Las opciones de ensaladas con pasta admiten ingredientes diversos, como por ejemplo, una combinación de tomate, berenjena asada, calabaza salteada, albahaca, sal y pimienta. Si te gustan las legumbres, puedes probar a mezclar en una ensaladera lentejas y alubias blancas cocidas, cebolla en aros, aceitunas negras y unos dados de salami, y rociar todo con una vinagreta en la que se haya añadido pimiento verde y huevo cocido.
También puedes combinar los sabores de la tierra como las patatas y las judías verdes, todas ellas hervidas, con un producto de mar como la sepia, troceada y salteada en la sartén y tomates escaldados y servidos en trozos, sin piel. Como toque final, se rocía con una vinagreta fresca. Otra alternativa es emplear los garbanzos, un ingrediente con toques invernales, para prepararlos cocidos con una combinación de bacalao marinado en aceite de oliva, espinacas, huevo duro picado, pimientos rojos en tiras y cebolleta en aros. Como aliño, trituras en la batidora perejil con aceite, vinagre, sal y pimienta.
Productos de temporada
A la izquierda del plato y justo a la derecha del tenedor de la ensalada, se coloca el tenedor de la carne seguido del de pescado, algo más pequeño que el anterior. Aunque es cierto que en los días de calor se consume menos carne, porque se digiere más lentamente, sí puedes prepararla en forma de divertidas barbacoas o prácticas carnes frías. En cuanto al pescado, es el momento de degustar sabrosos productos de temporada como bonito, dorada, sardinas, salmonetes, lubinas o rodaballos.
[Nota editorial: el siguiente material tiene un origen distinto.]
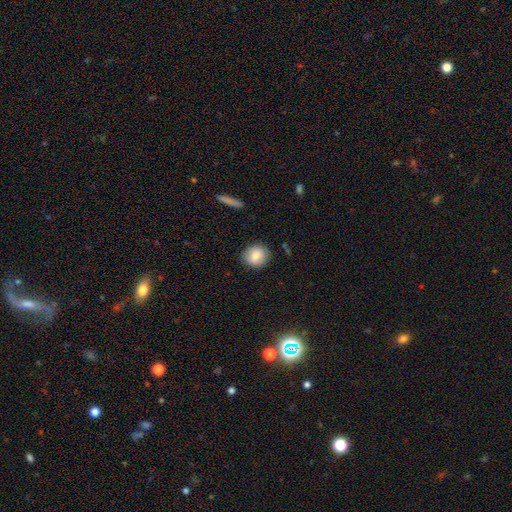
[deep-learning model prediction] A smooth galaxy with no disk features (84%) that is round (77%).

Vote fractions:
- Smooth or featured? smooth: 84% / featured or disk: 9% / star or artifact: 8%
- How rounded? round: 77% / in between: 22% / cigar-shaped: 1%
- Merging? none: 87% / minor disturbance: 9% / major disturbance: 2% / merger: 1%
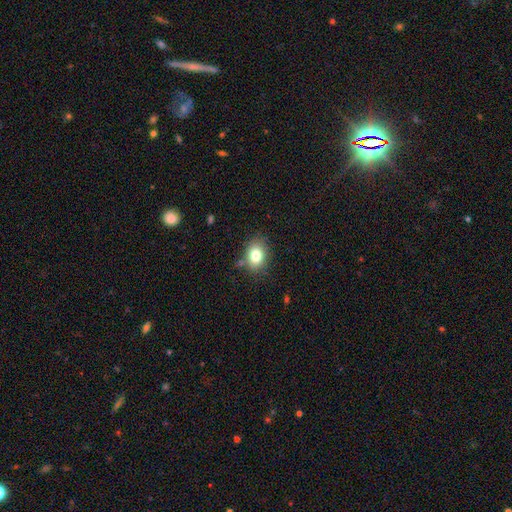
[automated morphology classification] This is likely a smooth galaxy (79%). How rounded: possibly in between (57%). Merging: likely none (79%).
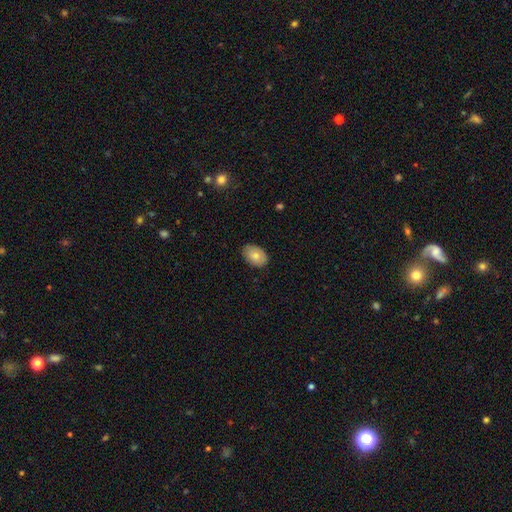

Y para finalizar, los postres, el punto final de toda comida y que se asocia con un momento de placer. En la parte superior del plato, mirando hacia la derecha se coloca el pequeño tenedor de postre. Aunque algunos platos necesitan obligatoriamente de una cucharita para poder comerlos, como es el caso de los sorbetes, los helados o las macedonias, el tenedor se impone a la hora de tartas, bizcochos o frutas cocidas. El verano es el momento de disfrutar de frutas que te permiten hacer frente al calor como melones, sandías, piñas, melocotones, ciruelas o albaricoques. Aprovecha todo lo que esta temporada te ofrece y no dudes en pincharlo con el tenedor.